ENTRIES SUPPLIED Start Marker

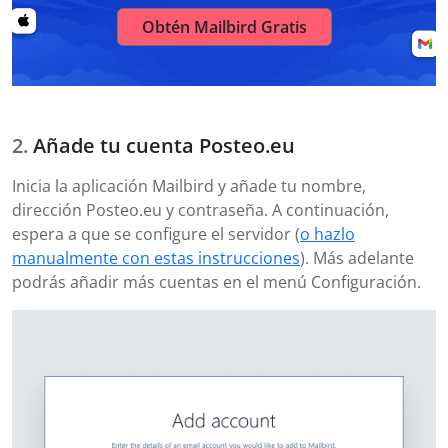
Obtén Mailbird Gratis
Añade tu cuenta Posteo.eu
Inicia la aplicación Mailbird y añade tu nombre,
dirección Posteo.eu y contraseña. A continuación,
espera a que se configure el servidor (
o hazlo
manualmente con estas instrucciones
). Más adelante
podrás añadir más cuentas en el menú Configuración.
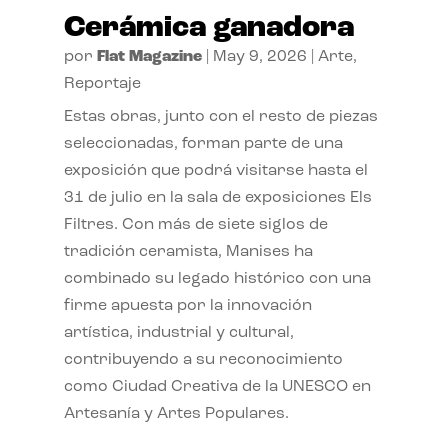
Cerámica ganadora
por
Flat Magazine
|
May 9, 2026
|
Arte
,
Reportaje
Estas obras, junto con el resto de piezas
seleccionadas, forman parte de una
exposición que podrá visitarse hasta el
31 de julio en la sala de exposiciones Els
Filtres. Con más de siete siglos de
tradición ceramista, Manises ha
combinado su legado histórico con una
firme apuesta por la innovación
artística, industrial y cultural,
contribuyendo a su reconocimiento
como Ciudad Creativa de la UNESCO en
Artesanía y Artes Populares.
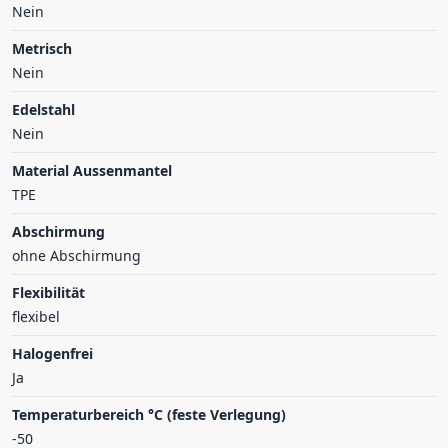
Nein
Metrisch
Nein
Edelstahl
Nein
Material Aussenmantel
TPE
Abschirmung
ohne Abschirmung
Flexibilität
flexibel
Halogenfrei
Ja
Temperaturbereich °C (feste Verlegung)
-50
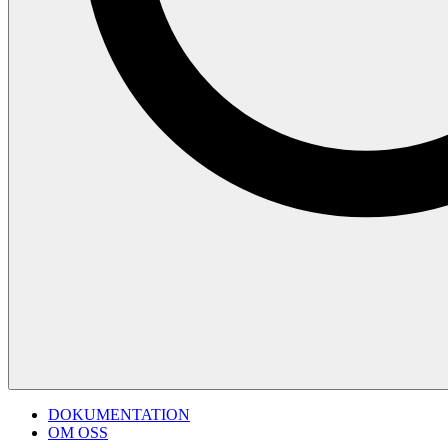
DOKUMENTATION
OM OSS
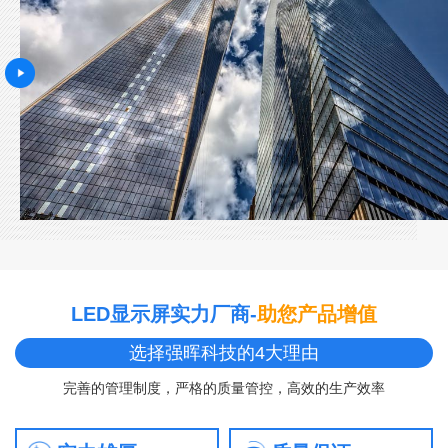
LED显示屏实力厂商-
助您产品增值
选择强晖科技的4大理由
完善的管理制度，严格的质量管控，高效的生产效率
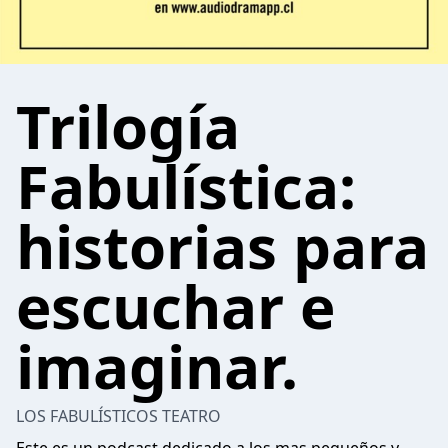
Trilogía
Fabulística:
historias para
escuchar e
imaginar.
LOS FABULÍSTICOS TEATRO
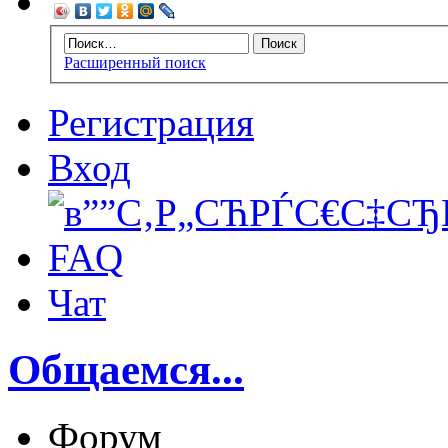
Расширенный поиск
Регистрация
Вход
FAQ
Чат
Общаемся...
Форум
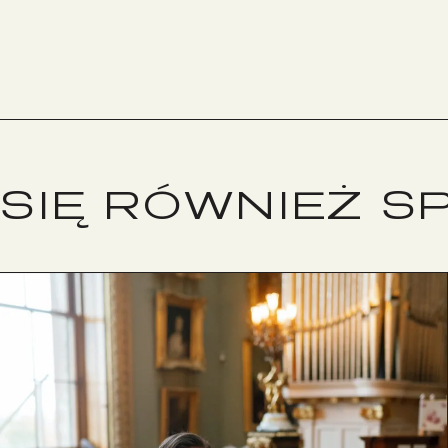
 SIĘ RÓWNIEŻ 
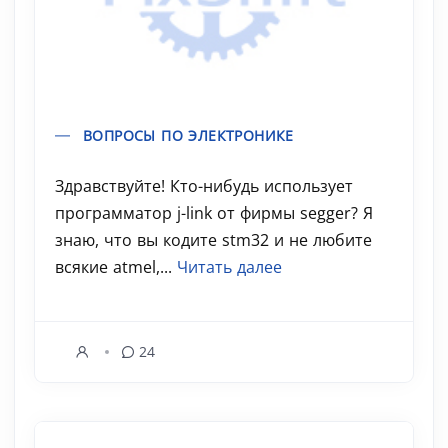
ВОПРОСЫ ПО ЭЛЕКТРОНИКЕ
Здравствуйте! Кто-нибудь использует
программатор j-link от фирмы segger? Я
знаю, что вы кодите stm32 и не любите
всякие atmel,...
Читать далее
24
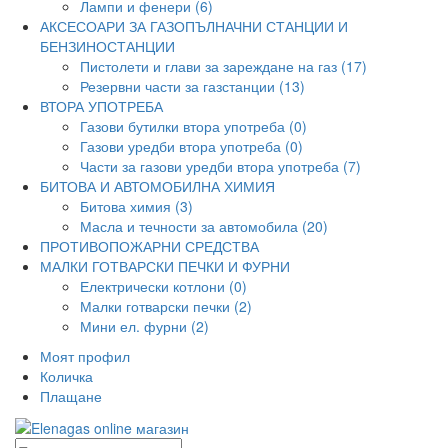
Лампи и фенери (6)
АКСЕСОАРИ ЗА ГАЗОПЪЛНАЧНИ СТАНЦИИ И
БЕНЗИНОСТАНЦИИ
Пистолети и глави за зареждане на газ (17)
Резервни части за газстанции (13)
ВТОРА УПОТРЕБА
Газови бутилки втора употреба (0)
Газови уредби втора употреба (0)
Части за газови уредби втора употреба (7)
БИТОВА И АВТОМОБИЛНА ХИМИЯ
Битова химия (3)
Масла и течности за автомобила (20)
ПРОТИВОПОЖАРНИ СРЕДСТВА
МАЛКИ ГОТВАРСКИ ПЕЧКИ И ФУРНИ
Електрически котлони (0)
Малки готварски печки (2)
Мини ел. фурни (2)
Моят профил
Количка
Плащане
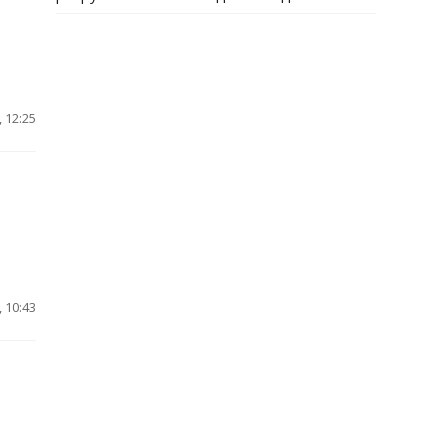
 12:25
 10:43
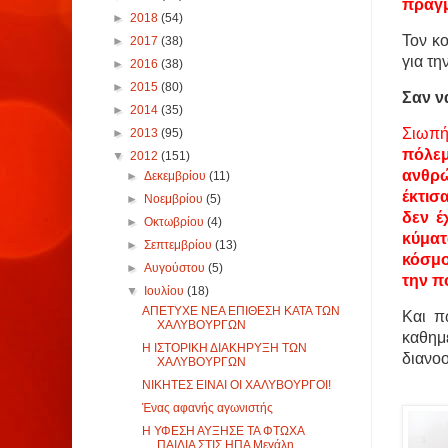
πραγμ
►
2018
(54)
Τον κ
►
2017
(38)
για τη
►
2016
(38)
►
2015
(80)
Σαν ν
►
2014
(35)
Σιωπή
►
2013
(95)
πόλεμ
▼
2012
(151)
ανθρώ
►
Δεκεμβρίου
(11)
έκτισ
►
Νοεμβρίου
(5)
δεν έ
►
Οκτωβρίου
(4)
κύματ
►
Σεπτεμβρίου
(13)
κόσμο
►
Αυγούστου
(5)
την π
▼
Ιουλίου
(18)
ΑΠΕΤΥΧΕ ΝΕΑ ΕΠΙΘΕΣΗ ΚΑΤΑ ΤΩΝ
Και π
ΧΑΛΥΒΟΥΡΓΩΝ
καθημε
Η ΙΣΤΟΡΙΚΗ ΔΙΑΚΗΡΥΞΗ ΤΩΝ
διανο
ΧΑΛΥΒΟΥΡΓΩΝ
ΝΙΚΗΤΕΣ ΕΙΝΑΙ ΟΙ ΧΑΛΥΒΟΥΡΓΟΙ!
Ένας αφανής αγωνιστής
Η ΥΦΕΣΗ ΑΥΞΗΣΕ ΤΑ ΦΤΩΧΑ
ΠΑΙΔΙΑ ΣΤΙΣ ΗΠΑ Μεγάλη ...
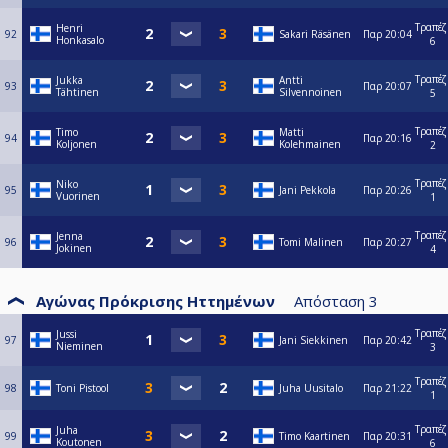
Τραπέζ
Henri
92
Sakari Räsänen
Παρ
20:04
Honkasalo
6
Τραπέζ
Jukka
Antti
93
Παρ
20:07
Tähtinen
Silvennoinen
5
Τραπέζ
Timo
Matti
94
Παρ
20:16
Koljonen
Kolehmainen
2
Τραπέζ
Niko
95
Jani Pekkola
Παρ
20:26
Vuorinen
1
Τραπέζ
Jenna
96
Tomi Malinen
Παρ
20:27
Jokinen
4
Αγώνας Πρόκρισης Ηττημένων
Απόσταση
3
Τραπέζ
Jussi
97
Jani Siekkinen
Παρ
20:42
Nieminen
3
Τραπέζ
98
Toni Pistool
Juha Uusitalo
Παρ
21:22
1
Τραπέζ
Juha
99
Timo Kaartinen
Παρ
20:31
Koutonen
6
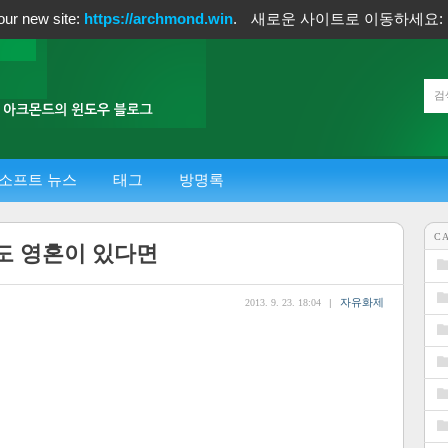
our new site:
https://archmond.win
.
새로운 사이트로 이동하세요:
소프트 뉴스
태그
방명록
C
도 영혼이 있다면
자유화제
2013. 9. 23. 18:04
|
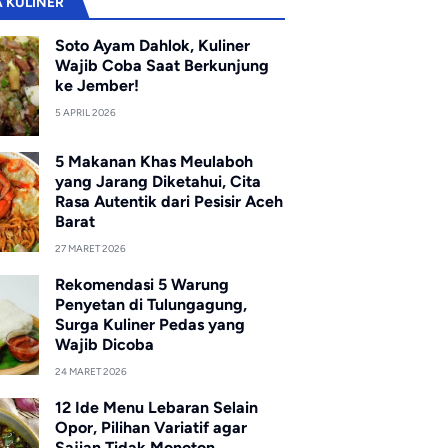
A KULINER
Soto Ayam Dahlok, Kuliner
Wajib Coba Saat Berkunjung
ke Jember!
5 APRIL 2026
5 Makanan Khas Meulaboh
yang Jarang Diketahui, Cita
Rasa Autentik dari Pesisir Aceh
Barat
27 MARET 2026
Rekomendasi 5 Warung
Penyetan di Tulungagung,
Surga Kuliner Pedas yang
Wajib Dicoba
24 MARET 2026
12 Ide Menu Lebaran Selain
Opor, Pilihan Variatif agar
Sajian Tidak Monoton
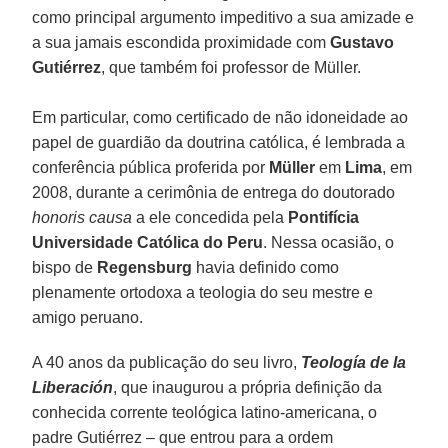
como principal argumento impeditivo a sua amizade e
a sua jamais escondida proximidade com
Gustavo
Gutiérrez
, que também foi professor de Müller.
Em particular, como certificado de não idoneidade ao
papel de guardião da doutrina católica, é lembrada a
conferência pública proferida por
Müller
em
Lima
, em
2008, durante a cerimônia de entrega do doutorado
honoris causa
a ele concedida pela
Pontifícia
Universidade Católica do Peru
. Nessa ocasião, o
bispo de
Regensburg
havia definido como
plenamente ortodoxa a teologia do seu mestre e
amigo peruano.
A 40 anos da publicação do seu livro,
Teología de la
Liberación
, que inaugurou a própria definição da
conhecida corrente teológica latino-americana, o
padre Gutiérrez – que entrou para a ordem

ENTRIES SUPPLIED End Marker

■ **EXERCISE GOAL**
Please rewrite the text from the start of the items through the line holding "podrás añadir más", inclusive, with "contraseña" changed to "clave" and nothing else altered. Give only those lines, without the pictures.

■ **RESPONSE**
Obtén Mailbird Gratis
Añade tu cuenta Posteo.eu
Inicia la aplicación Mailbird y añade tu nombre,
dirección Posteo.eu y clave. A continuación,
espera a que se configure el servidor (
o hazlo
manualmente con estas instrucciones
). Más adelante
podrás añadir más cuentas en el menú Configuración.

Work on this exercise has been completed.